The Nobel laureate must embody everything that worried the conservative Chinese critics whose articles my friend described in the early 1980s. No doubt there are still readers in China who turn away from his work with a sense that it represents the spiritual contamination created by foreign influences. But being “not only skeptical about history but also sardonic about the present” is the default mode for modern consciousness once sufficiently overwhelmed by available information about how things are. If Mo Yan is emerging as a figure in world literature, that may be part of it.
But as mentioned earlier, Mo Yan enjoys one benefit that has certainly helped him find a transational audience: the dedication of Howard Goldblatt, professor of Chinese at the University of Notre Dame from 2002-211, who has translated a great deal of contemporary Chinese fiction, including a number of Mo Yan’s novels.

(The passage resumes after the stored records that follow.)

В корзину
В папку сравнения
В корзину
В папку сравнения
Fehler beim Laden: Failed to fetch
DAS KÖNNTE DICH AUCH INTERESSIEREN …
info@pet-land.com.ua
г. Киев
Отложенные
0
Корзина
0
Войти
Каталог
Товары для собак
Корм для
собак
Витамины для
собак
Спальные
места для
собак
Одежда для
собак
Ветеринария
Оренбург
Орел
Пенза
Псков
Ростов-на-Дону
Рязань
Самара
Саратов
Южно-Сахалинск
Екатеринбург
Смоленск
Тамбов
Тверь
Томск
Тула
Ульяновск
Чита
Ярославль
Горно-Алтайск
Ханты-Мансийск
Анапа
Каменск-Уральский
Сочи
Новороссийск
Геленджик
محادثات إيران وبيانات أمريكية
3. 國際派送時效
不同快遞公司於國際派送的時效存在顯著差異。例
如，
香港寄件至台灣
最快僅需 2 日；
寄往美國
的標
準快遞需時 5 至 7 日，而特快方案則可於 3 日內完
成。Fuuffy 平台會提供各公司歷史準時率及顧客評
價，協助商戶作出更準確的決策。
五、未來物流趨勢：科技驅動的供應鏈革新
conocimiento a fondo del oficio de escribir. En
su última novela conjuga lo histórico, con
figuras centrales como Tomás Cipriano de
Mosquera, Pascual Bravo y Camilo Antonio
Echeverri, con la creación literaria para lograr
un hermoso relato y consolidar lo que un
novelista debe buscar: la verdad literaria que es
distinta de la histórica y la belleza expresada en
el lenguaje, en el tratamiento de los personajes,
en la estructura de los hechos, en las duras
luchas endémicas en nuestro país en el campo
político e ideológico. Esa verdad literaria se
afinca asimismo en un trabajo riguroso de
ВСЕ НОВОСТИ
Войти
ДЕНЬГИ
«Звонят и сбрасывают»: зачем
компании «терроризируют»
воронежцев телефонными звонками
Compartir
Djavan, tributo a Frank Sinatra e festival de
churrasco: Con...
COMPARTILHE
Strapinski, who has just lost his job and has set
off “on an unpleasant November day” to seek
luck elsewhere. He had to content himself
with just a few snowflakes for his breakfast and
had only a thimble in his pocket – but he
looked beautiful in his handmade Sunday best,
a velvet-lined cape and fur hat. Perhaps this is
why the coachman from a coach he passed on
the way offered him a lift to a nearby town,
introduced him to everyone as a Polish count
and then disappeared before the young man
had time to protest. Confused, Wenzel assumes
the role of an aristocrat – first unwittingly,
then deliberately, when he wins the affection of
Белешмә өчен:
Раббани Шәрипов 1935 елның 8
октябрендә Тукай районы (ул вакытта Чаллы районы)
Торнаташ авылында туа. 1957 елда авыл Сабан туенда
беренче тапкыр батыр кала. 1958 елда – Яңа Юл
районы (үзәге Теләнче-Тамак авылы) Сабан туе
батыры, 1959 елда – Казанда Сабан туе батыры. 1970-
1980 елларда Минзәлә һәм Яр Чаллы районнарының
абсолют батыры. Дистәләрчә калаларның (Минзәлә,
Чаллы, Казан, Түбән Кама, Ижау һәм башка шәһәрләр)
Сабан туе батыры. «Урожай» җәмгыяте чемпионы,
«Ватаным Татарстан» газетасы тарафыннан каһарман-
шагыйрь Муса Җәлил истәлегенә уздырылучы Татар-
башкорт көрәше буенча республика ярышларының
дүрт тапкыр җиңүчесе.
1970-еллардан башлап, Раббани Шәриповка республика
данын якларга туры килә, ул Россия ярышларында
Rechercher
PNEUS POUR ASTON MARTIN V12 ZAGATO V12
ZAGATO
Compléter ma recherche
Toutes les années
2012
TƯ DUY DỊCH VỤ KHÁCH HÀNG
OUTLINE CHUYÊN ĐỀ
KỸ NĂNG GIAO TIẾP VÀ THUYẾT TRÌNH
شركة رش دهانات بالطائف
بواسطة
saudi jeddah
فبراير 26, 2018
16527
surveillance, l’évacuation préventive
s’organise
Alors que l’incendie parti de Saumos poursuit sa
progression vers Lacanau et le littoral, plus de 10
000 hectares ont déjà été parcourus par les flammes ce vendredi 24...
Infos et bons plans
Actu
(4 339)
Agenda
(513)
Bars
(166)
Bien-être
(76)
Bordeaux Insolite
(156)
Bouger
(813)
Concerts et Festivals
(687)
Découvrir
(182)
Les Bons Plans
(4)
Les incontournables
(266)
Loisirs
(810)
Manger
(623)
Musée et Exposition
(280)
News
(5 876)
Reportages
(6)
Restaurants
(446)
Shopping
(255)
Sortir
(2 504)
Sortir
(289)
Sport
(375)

A dozen years ago, World Literature Today (an indispensable journal published by the University of Oklahoma Press) published a special issue on Mo Yan that included the transcript of a talk he had given while visiting the United States. “Friends of mine who know both Chinese and English have told me that [Goldblatt’s] translations are on a par with my originals,” he said. “But I prefer to think they've made my novels better.” There may be more to that statement than exaggerated appreciation: an article in Translation Review points out that Goldblatt has, in consultation with the author, sometimes tightened up his novels with judicious editing, which Mo Yan himself has then incorporated into later editions of his work in China. When Goldblatt's translation of Sandalwood Death appears early next year, I hope we can run an interview in this column.
Until then, there is an off-chance that someone out there may know the whereabouts of my friend of three decades back. At last report, he had become deeply involved in support for the student movement in China, which meant that he lost his stipend after the Tiananmen Square massacre while also being unable to return to China. There seems to be no trace of him in the U.S. after 1989. It seems best for me not to give his name, but it would be great to get back in touch. Someone said that he translated "Civil Disobedience," and I'm hoping that's true.